In Giappone, l’intelligenza artificiale ha iniziato ad avere un ruolo fondamentale anche in un ambito apparentemente semplice eppure essenziale per milioni di persone: la restituzione degli oggetti smarriti.
Un’innovativa piattaforma digitale, basata su sistemi di machine learning, sta infatti rivoluzionando la gestione del “lost and found” nelle stazioni ferroviarie, negli aeroporti e perfino negli uffici di polizia.
L’obiettivo è semplificare e velocizzare un processo che fino a ieri era frammentato e dispendioso, ma che oggi diventa intelligente, efficiente e persino multilingue.
La piattaforma si chiama Find, è stata sviluppata da un’azienda con sede a Tokyo e, da quando è stata lanciata nel 2023, è stata adottata da circa 30 organizzazioni giapponesi, tra cui la polizia metropolitana di Tokyo e l’aeroporto di Haneda.
In meno di due anni, ha gestito circa 1,5 milioni di oggetti smarriti e ha già contribuito a restituirne oltre 480.000. Un risultato che segna un netto salto di qualità rispetto ai metodi tradizionali.
Dall’Excel all’IA: il caso Yurikamome
Uno degli esempi più emblematici dell’impatto di Find è quello di Yurikamome, il servizio di monorotaia automatizzata che collega alcune aree centrali e costiere di Tokyo.
L’azienda gestisce ogni anno circa 15.000 oggetti smarriti e, prima dell’introduzione della nuova piattaforma, si affidava a fogli Excel per catalogarli. Un metodo evidentemente poco efficiente, che rendeva le ricerche lente e difficoltose, soprattutto per i passeggeri stranieri o occasionali.

Foto: finds.co.jp
Dopo aver adottato il sistema basato su IA nel luglio 2024, il numero di richieste di informazioni è diminuito vistosamente, segno che l’incrocio tra i dati forniti dagli utenti e quelli raccolti dagli operatori è diventato più preciso e rapido.
Il vero valore aggiunto, però, è rappresentato dall’intelligenza del sistema: basta una descrizione approssimativa dell’oggetto smarrito, oppure la scelta di una foto simile a quella reale, per attivare un processo di identificazione automatica. Il software propone una lista di possibili corrispondenze ordinate per probabilità, riducendo drasticamente i tempi di attesa.
Come funziona Find
Il funzionamento di Find è semplice per l’utente, e neppure troppo complesso sul piano tecnico.
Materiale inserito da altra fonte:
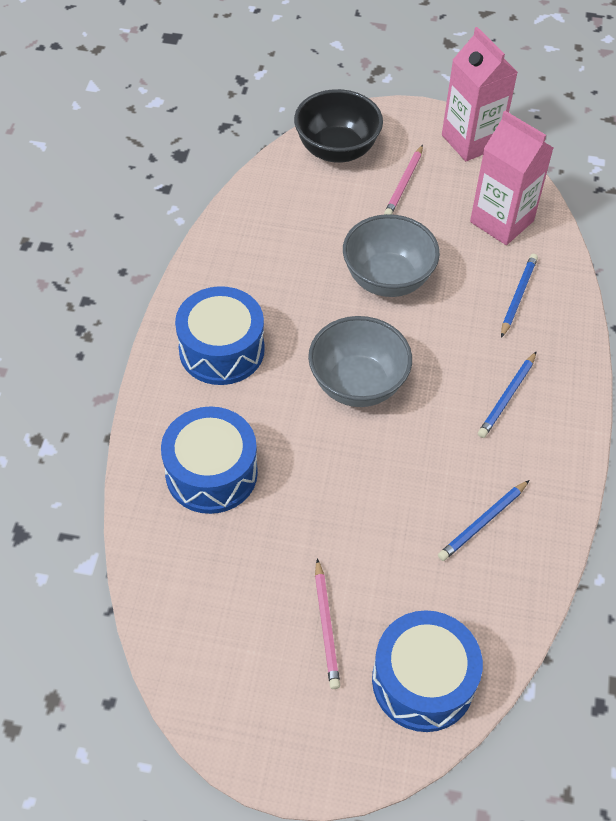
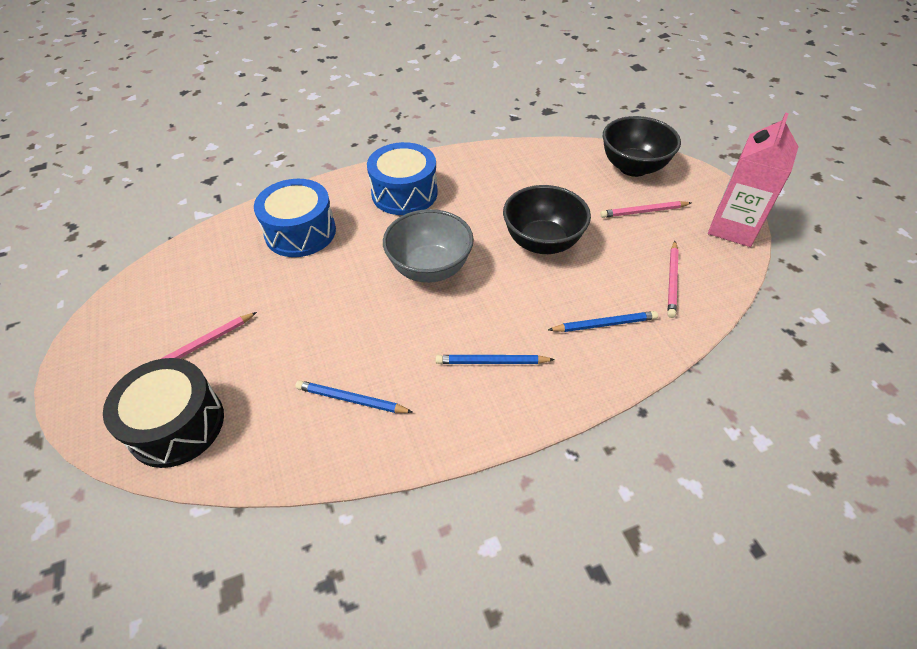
camera: 60 degrees right, 5 degrees down
grey bowl [343,214,440,297] -> black bowl [503,185,591,254]
blue drum [372,610,483,732] -> black drum [103,358,224,468]
pink carton [470,111,553,245] -> pink pencil [668,241,679,318]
Quando un oggetto viene ritrovato e consegnato a una stazione o a un ufficio, gli addetti lo fotografano utilizzando un tablet. Il sistema registra automaticamente colore, forma e altri tratti distintivi, archiviando queste informazioni in un database insieme alle immagini.
Successivamente, il proprietario può inviare una segnalazione tramite app di messaggistica come Line, inserendo dettagli su dove e quando ha perso l’oggetto, una descrizione sommaria e, se possibile, una foto. Anche in assenza di immagine, il sistema è in grado di proporre opzioni coerenti e suggerisce dove recarsi per ritirare quanto smarrito.
A rendere tutto ancora più efficace è l’adozione della piattaforma in modo integrato da più strutture pubbliche e private, che condividono lo stesso database.
In questo modo si evita il paradosso, tipico dei sistemi precedenti, per cui era necessario contattare singolarmente ogni punto di raccolta per ottenere informazioni. Ora è il sistema stesso a svolgere il lavoro di ricerca e incrocio delle informazioni, con una velocità e una precisione che prima erano impensabili.
Una rete in crescita
La diffusione della piattaforma Find non è più un esperimento ma un’applicazione dell’I in via di consolidamento. Tra le realtà che l’hanno adottata ci sono anche l’ufficio dei trasporti di Sapporo, la polizia della prefettura di Oita e varie stazioni ferroviarie del Giappone centrale.
Il numero di strutture coinvolte ha superato quota 2.300, con un tasso di restituzione in crescita: la compagnia ferroviaria Keio, ad esempio, è passata da meno del 10% a oltre il 30% di oggetti riconsegnati ai legittimi proprietari.
Il chief operating officer di Find, Ryu Wada, ha dichiarato che “fino ad ora, chi perdeva qualcosa era costretto a fare decine di telefonate per sperare di ritrovare i propri effetti personali. Ora, con l’estensione di questa piattaforma, il recupero degli oggetti smarriti sta diventando un processo semplice, centralizzato e basato su una rete capillare di dati condivisi”.
Se oggi perdere un ombrello, un portafoglio o uno smartphone in una stazione giapponese non è più sinonimo di rassegnazione, lo si deve a un’idea semplice quanto efficace: usare l’intelligenza artificiale non per stupire ma per restituirci quello che pensavamo perduto.